Problem
You have a table with multiple rows of data for each group, and you want to select the first row from each group.
From the orders
table below, select the first row in each group.
Input
order_id | customer_id | order_date | product_name | quantity |
---|---|---|---|---|
1 | 1 | 2023-01-01 | Laptop | 1 |
2 | 1 | 2023-01-02 | Mouse | 2 |
3 | 2 | 2023-01-03 | Keyboard | 1 |
4 | 2 | 2023-01-04 | Monitor | 1 |
5 | 3 | 2023-01-05 | Mouse Pad | 5 |
6 | 3 | 2023-01-06 | USB Cable | 3 |
Try Hands-On: Fiddle
Create Input Table: Gist
Desired Output
We want only the first record for each customer_id.
order_id | customer_id | order_date | product_name | quantity |
---|---|---|---|---|
1 | 1 | 2023-01-01 | Laptop | 1 |
3 | 2 | 2023-01-03 | Keyboard | 1 |
5 | 3 | 2023-01-05 | Mouse Pad | 5 |
There are multiple ways to do this. Let’s look at some of them.
Solution 1:
Using GROUP BY and JOIN
To achieve this, we can use a combination of JOIN and subquery.
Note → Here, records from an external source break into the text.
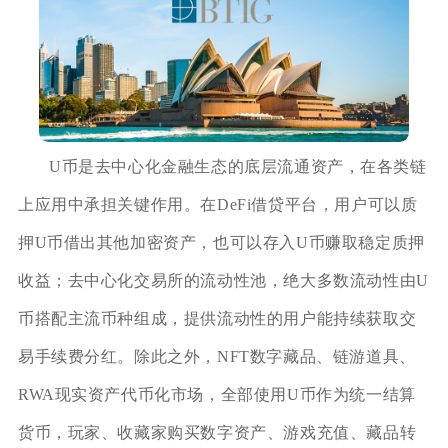
U币是去中心化金融生态的底层流通资产，在各类链
上应用中承担关键作用。在DeFi借贷平台，用户可以质
押U币借出其他加密资产，也可以存入U币赚取稳定质押
收益；去中心化交易所的流动性池，绝大多数流动性由U
币搭配主流币种组成，提供流动性的用户能持续获取交
易手续费分红。除此之外，NFT数字藏品、链游道具、
RWA现实资产代币化市场，全部使用U币作为统一结算
货币，玩家、收藏家购买数字资产、游戏充值、藏品转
The idea is to find the earliest order date for each customer and then join that result with the main table.
SELECT o1.*
FROM orders o1
JOIN (
SELECT customer_id, MIN(order_date) as first_order_date
FROM orders
GROUP BY customer_id
) o2 ON o1.customer_id = o2.customer_id AND o1.order_date = o2.first_order_date;
Explanation:
This query first finds the earliest order_date for each customer_id in the subquery. Then, it joins this result with the main orders table to retrieve the details of the first order for each customer.
Solution 2:
Using ROW_NUMBER() window functions
MySQL does not have ROW_NUMBER()
function. So, switch to a different DB like SQLite before running the below code.
The idea is to assign a row number to each row within a partition (in this case, for each customer_id) based on order_date, and then filter out the rows with row number 1.
WITH NumberedOrders AS (
SELECT *,
ROW_NUMBER() OVER(PARTITION BY customer_id ORDER BY order_date) AS rn
FROM orders
)
SELECT *
FROM NumberedOrders
WHERE rn = 1;
Explanation:
The Common Table Expression (CTE) NumberedOrders
assigns row numbers to each row in the orders table, partitioned by customer_id and ordered by order_date.
The main query then filters the results to only select rows where the row number rn
is 1, which would be the first order for each customer.
This approach takes advantage of the capabilities of MySQL 8.0+, where window functions like ROW_NUMBER() were introduced.
Solution 3:
Using Correlated Subquery.
SELECT o.*
FROM orders o
WHERE order_date = (
SELECT MIN(order_date)
FROM orders o_inner
WHERE o_inner.customer_id = o.customer_id
);
Explanation:
For each row in the orders table (represented by the alias o), we perform a subquery.
This subquery (using the alias o_inner) retrieves the smallest (or “first” in terms of time) order_date for that specific customer_id.
If the order_date of the current row matches the result of this subquery, the row is included in the output.